▶ **Selected text**
○ ○ ○ ○

Mona Hatoum
Mona Hatoum, born in 1952 in Beirut, Lebanon, lives and works in London. Hatoum's work is both poetic and political and encompasses a variety of media, including installations, sculptures, videos, photographs and works on paper. In the 1980s, Hatoum began her artistic practice with intensive video and performance works that placed a strong focus on the body. From the early 1990s, however, her work increasingly shifted to large-scale installations, which aim to create contradictory emotions such as desire and revulsion as well as fear and fascination in the viewer. In her sculptures, she transforms everyday, familiar objects such as chairs, children's beds and kitchen utensils into disturbing, sometimes dangerous-looking works that alienate the familiar and develop a threatening aura.
Mona Hatoum Editions

Static Portrait (Momo), Static Portrait (Mary Ellen), Static Portrait (Karl)
2000/2024

Puzzled
2009

Red Jesus (Venice)
2003/2005

Set in Stone
2002
Static Portrait (Momo), Static Portrait (Mary Ellen), Static Portrait (Karl)
2000/2024
From FACES
Three digital pigment prints on Hahnemühle 300g rag paper, hand-torn, each 60 x 50 cm. Edition of 45 + 8 AP, each signed on label verso and numbered on the print.
This series of photographs by Mona Hatoum was made with a large-scale Polaroid camera during a residency at MassArt in Boston. Out of the frame, each subject holds onto a Van de Graaff generator that creates a static current, causing his or her hair to stand on end.
Each EUR 1,500
Triptych EUR 4,200
Puzzled
2009
From Wall Works
Six puzzle elements (MDF hardboard sandwiched between aluminum plates; mirror-polished front), 85 x 60 x 2.5 cm (33 x 24 x 1 in) each, on a white, gray, or black wall, mounted as a unit or displayed randomly. Limited to 15 installations, with a signed and numbered certificate.
In Mona Hatoum's large-scale edition Puzzled, the gaps between the individual fragments come into focus – they point to what is missing, what cannot be fully grasped. Themes such as loss, uprooting and being in-between run through Hatoum's oeuvre and are closely linked to her personal experience of exile. Born in Beirut to Palestinian parents, the artist found herself forced into exile and cut off from her family in Beirut when civil war suddenly broke out while she was on a trip to London in 1975. The reflective surfaces of the puzzle pieces also involve the viewer by fragmenting their own reflections and raising questions about identity, wholeness and the perception of space.
Red Jesus (Venice)
2003/2005
Published for the 51st Venice Biennale
Photograph (C-print), 43.2 x 54 cm (17 x 21¼ in). Edition of 50, signed and numbered.

○ ○ ○ ○

▶ **Data for analysis**
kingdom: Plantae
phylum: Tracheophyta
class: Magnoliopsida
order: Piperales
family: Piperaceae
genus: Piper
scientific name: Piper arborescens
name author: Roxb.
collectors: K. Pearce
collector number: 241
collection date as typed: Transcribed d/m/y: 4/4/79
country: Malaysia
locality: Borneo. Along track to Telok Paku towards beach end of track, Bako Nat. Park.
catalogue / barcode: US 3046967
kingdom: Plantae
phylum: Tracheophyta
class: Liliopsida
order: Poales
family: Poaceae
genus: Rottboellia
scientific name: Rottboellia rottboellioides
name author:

○ ○ ○ ○

▶ **Tasks for this exercise**
1. Answer these questions from the text on Mona Hatoum:
(a) In what city and year was Hatoum born?
(b) At which institution did Hatoum do the residency where she made the Static Portrait photographs?
(c) How large is the edition of Red Jesus (Venice)?
2. List all the media that the text on Mona Hatoum says her work encompasses.

▶ **Solutions by task**
1.
(a) Beirut, Lebanon, in 1952.
(b) MassArt in Boston.
(c) An edition of 50, signed and numbered.

2.
- Installations
- Sculptures
- Videos
- Photographs
- Works on paper